WHAT YOU HAVE TO DO => Your task is to repeat each record verbatim, exactly as it was written.

[Data items]
Segment Open

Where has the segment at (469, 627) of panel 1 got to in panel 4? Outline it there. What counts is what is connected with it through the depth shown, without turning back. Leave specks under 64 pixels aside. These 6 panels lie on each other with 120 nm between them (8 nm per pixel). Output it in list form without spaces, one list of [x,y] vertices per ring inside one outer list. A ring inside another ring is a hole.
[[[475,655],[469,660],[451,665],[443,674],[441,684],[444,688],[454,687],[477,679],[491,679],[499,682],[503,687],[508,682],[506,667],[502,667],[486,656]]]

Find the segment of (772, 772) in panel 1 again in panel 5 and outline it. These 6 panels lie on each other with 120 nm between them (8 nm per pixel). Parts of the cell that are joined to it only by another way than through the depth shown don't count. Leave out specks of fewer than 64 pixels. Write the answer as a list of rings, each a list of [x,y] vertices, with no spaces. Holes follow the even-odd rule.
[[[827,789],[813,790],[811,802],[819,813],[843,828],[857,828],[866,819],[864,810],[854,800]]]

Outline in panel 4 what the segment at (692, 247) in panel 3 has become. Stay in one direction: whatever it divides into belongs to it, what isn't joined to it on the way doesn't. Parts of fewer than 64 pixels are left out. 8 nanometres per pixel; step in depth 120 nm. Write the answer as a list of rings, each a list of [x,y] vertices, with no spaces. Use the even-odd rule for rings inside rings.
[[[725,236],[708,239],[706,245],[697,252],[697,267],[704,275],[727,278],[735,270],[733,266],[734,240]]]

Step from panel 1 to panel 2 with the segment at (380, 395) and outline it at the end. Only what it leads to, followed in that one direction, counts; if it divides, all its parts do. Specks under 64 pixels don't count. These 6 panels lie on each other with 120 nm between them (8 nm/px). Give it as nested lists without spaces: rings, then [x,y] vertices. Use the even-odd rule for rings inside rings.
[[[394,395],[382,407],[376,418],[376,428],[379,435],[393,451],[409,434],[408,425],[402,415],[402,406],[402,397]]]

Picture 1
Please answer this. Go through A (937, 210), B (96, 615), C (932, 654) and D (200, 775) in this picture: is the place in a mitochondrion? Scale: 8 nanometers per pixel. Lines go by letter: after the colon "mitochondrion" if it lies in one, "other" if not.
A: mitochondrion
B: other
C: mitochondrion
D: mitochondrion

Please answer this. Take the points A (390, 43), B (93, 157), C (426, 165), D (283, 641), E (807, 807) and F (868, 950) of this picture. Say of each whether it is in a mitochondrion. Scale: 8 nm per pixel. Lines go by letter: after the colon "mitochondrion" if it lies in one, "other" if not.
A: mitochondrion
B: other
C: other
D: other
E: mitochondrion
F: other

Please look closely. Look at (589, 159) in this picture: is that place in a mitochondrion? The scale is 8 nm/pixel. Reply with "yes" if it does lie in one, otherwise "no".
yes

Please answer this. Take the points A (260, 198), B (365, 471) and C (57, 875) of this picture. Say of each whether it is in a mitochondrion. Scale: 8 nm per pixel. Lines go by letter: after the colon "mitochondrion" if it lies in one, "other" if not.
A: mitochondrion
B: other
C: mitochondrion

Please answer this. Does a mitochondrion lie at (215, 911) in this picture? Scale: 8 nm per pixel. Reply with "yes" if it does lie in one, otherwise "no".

Segment Closed

REPLY TO THE EXERCISE =>
Where has the segment at (469, 627) of panel 1 got to in panel 4? Outline it there. What counts is what is connected with it through the depth shown, without turning back. Leave specks under 64 pixels aside. These 6 panels lie on each other with 120 nm between them (8 nm per pixel). Output it in list form without spaces, one list of [x,y] vertices per ring inside one outer list. A ring inside another ring is a hole.
[[[475,655],[469,660],[451,665],[443,674],[441,684],[444,688],[454,687],[477,679],[491,679],[499,682],[503,687],[508,682],[506,667],[502,667],[486,656]]]

Find the segment of (772, 772) in panel 1 again in panel 5 and outline it. These 6 panels lie on each other with 120 nm between them (8 nm per pixel). Parts of the cell that are joined to it only by another way than through the depth shown don't count. Leave out specks of fewer than 64 pixels. Write the answer as a list of rings, each a list of [x,y] vertices, with no spaces. Holes follow the even-odd rule.
[[[827,789],[813,790],[811,802],[819,813],[843,828],[857,828],[866,819],[864,810],[854,800]]]

Outline in panel 4 what the segment at (692, 247) in panel 3 has become. Stay in one direction: whatever it divides into belongs to it, what isn't joined to it on the way doesn't. Parts of fewer than 64 pixels are left out. 8 nanometres per pixel; step in depth 120 nm. Write the answer as a list of rings, each a list of [x,y] vertices, with no spaces. Use the even-odd rule for rings inside rings.
[[[725,236],[708,239],[706,245],[697,252],[697,267],[704,275],[727,278],[735,270],[733,266],[734,240]]]

Step from panel 1 to panel 2 with the segment at (380, 395) and outline it at the end. Only what it leads to, followed in that one direction, counts; if it divides, all its parts do. Specks under 64 pixels don't count. These 6 panels lie on each other with 120 nm between them (8 nm/px). Give it as nested lists without spaces: rings, then [x,y] vertices. Use the even-odd rule for rings inside rings.
[[[394,395],[382,407],[376,418],[376,428],[379,435],[393,451],[409,434],[408,425],[402,415],[402,406],[402,397]]]

Picture 1
Please answer this. Go through A (937, 210), B (96, 615), C (932, 654) and D (200, 775) in this picture: is the place in a mitochondrion? Scale: 8 nanometers per pixel. Lines go by letter: after the colon "mitochondrion" if it lies in one, "other" if not.
A: mitochondrion
B: other
C: mitochondrion
D: mitochondrion

Please answer this. Take the points A (390, 43), B (93, 157), C (426, 165), D (283, 641), E (807, 807) and F (868, 950) of this picture. Say of each whether it is in a mitochondrion. Scale: 8 nm per pixel. Lines go by letter: after the colon "mitochondrion" if it lies in one, "other" if not.
A: mitochondrion
B: other
C: other
D: other
E: mitochondrion
F: other

Please look closely. Look at (589, 159) in this picture: is that place in a mitochondrion? The scale is 8 nm/pixel. Reply with "yes" if it does lie in one, otherwise "no".
yes

Please answer this. Take the points A (260, 198), B (365, 471) and C (57, 875) of this picture. Say of each whether it is in a mitochondrion. Scale: 8 nm per pixel. Lines go by letter: after the colon "mitochondrion" if it lies in one, "other" if not.
A: mitochondrion
B: other
C: mitochondrion

Please answer this. Does a mitochondrion lie at (215, 911) in this picture? Scale: 8 nm per pixel. Reply with "yes" if it does lie in one, otherwise "no".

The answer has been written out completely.